Light‐dark discrepancy of heterotrophic bacterial substrate uptake

The past decade has seen a wide application of the measurement of radioactively labelled organic substrate uptake by aquatic microorganisms, as reviewed in refs. 1-3. When determined over a range of near natural substrate concentrations, mathematical treatment of the uptake fractions for the various concentrations yields a maximum velocity of uptake termed heterotrophic potential, or Vmax [4,5], which is attributed nearly exclusively to the heterotrophic bacterial populations [1-5] . Correction for respiration can be made [6] to give a more quantitative estimation.
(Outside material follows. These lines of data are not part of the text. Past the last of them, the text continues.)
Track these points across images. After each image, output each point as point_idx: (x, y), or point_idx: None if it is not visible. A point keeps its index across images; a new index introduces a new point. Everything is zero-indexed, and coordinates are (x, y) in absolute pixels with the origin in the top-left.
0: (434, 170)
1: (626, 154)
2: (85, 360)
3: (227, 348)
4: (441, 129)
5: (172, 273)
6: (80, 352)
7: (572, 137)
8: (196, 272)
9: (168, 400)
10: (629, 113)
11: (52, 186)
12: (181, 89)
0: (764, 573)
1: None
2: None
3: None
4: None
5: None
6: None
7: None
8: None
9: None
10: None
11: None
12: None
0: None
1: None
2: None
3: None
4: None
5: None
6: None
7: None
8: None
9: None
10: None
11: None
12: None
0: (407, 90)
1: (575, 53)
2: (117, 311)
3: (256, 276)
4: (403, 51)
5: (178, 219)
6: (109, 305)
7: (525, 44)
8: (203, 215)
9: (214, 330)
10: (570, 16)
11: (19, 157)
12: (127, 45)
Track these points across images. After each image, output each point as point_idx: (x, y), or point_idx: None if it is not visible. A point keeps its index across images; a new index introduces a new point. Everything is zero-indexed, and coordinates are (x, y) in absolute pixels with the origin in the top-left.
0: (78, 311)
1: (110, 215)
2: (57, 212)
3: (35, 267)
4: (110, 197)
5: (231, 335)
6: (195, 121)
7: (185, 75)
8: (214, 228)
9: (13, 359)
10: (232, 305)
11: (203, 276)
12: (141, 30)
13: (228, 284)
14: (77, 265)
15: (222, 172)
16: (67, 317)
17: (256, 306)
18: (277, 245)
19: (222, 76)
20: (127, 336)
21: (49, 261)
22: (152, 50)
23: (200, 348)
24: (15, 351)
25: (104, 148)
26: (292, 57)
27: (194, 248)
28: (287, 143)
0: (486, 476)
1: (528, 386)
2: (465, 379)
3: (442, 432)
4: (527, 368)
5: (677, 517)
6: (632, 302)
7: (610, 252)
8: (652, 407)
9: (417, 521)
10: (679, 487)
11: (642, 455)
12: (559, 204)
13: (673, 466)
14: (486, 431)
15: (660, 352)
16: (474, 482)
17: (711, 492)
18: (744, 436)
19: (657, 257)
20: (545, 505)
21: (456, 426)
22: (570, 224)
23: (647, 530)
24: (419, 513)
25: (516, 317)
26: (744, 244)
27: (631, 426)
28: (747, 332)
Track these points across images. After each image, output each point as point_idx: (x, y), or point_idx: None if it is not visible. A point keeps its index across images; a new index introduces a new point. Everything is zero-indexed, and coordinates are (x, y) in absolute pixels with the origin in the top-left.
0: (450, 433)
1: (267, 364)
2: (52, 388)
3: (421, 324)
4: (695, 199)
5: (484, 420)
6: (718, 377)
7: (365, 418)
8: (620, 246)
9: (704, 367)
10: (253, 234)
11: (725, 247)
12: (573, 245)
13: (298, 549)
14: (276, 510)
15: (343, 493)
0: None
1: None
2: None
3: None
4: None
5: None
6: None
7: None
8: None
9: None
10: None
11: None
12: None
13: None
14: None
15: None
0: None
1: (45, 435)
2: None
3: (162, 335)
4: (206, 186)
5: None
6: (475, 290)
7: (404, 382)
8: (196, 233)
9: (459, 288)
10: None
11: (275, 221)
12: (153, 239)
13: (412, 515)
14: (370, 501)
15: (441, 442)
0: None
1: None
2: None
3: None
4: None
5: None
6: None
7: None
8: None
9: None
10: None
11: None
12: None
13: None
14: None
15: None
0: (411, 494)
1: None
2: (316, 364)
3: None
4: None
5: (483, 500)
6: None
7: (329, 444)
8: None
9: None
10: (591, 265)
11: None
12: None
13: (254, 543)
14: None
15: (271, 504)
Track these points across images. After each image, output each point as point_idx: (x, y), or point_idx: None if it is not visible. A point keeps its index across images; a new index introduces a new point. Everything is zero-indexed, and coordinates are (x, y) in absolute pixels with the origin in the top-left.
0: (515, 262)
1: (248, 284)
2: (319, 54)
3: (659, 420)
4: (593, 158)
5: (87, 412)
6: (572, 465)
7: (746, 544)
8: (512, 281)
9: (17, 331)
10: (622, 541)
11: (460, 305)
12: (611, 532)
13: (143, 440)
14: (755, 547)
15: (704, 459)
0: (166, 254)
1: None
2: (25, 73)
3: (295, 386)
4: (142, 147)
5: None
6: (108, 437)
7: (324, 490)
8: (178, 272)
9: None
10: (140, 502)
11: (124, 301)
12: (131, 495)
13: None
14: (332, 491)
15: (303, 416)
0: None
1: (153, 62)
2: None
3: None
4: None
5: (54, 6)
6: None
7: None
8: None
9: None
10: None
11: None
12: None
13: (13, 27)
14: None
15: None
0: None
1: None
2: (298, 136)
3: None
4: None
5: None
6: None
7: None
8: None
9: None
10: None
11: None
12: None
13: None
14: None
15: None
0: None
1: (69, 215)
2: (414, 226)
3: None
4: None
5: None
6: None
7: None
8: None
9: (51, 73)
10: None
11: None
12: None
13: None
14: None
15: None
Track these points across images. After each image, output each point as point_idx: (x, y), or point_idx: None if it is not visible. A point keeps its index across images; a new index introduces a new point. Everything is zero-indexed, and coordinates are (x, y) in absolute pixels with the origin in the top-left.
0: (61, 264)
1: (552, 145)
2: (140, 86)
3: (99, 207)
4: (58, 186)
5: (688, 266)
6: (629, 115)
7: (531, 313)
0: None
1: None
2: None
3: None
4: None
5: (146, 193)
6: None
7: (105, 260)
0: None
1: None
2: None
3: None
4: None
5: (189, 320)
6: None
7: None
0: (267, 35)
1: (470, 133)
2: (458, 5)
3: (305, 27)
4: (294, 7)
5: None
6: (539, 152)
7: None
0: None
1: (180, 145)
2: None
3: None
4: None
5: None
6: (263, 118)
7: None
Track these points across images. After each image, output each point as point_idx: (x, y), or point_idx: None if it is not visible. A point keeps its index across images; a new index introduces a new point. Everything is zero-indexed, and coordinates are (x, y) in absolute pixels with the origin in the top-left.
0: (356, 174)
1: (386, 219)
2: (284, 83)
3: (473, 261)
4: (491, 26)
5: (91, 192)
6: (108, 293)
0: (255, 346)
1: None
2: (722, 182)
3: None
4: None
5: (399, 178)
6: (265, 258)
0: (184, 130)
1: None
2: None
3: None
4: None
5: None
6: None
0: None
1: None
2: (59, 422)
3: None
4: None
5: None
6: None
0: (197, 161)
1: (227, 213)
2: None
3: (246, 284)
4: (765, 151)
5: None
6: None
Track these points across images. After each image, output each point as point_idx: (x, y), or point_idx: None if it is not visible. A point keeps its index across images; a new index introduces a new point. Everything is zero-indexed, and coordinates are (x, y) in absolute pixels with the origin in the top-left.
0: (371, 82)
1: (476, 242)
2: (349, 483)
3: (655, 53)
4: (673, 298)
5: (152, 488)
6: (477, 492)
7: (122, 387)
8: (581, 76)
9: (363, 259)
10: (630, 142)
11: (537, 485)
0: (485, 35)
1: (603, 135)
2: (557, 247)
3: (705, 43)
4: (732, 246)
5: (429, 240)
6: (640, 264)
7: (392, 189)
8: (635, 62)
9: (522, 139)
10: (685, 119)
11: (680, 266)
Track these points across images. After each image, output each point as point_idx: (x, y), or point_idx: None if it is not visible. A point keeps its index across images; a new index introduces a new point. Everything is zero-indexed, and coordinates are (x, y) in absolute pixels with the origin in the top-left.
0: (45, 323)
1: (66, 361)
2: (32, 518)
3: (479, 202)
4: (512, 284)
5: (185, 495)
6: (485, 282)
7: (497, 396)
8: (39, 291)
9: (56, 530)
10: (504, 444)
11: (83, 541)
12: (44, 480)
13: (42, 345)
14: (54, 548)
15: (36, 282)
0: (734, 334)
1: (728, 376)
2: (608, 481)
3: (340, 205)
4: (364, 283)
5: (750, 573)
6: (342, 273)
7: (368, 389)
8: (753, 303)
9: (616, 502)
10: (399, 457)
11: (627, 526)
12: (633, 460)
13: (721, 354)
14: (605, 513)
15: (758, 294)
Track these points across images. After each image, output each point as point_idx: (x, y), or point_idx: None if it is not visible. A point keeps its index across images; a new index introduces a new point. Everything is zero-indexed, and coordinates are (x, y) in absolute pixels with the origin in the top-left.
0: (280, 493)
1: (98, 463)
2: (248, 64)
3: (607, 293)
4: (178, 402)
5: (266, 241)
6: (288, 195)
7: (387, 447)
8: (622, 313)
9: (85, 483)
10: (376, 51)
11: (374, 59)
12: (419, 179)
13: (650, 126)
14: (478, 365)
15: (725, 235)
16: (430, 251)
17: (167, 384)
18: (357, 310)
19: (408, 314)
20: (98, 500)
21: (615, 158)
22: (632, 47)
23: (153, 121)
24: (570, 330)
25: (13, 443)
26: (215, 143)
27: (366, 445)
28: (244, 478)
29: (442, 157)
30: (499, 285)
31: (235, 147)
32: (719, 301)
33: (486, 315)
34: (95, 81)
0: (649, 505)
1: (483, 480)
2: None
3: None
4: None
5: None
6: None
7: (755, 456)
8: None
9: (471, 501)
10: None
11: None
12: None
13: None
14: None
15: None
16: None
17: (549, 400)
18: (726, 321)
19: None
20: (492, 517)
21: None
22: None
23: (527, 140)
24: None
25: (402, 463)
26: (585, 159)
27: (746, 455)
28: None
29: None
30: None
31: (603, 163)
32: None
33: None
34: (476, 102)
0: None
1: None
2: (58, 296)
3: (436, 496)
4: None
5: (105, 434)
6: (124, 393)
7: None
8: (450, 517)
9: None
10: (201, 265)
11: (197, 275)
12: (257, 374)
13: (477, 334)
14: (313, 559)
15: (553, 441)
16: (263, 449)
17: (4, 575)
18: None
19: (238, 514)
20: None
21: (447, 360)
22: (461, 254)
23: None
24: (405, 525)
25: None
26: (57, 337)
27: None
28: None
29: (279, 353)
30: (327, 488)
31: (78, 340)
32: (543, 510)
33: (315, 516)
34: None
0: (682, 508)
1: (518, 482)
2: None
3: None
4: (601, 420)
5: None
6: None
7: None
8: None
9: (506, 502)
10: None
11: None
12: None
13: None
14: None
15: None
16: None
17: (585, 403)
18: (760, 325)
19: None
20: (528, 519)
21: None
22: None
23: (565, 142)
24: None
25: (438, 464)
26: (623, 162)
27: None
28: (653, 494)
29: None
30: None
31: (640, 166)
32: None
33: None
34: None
Vmax values have been used relatively to establish the trophic status of a series of lakes [7,8], and absolutely in studies of nutrient cycling in aquatic ecosystems [e.g. 9-11 ] and indexing specific activity of heterotrophic bacteria in natural waters [ 12]. All these studies have employed dark incubation of the water samples, plus labelled substrate, for a period of time inversely proportional to the degree of eutrophication. It has been recently reported, however, that dark incubation results in an underestimation of heterotrophic potential, as this measures only the chemoheterotrophic component of total heterotrophy, the difference being accounted for by photoheterotrophy, i.e. the light-mediated uptake of organic compounds by photosynthetic organisms [13]. This paper presents results from a series of experiments employing postincubation size fractionations of surface water samples incubated in situ in both light and dark bottles. By this technique, the respective contributions from both the autotrophic and heterotrophic populations, in explaining the light-dark discrepancy of substrate uptake at near natural concentrations, may be examined.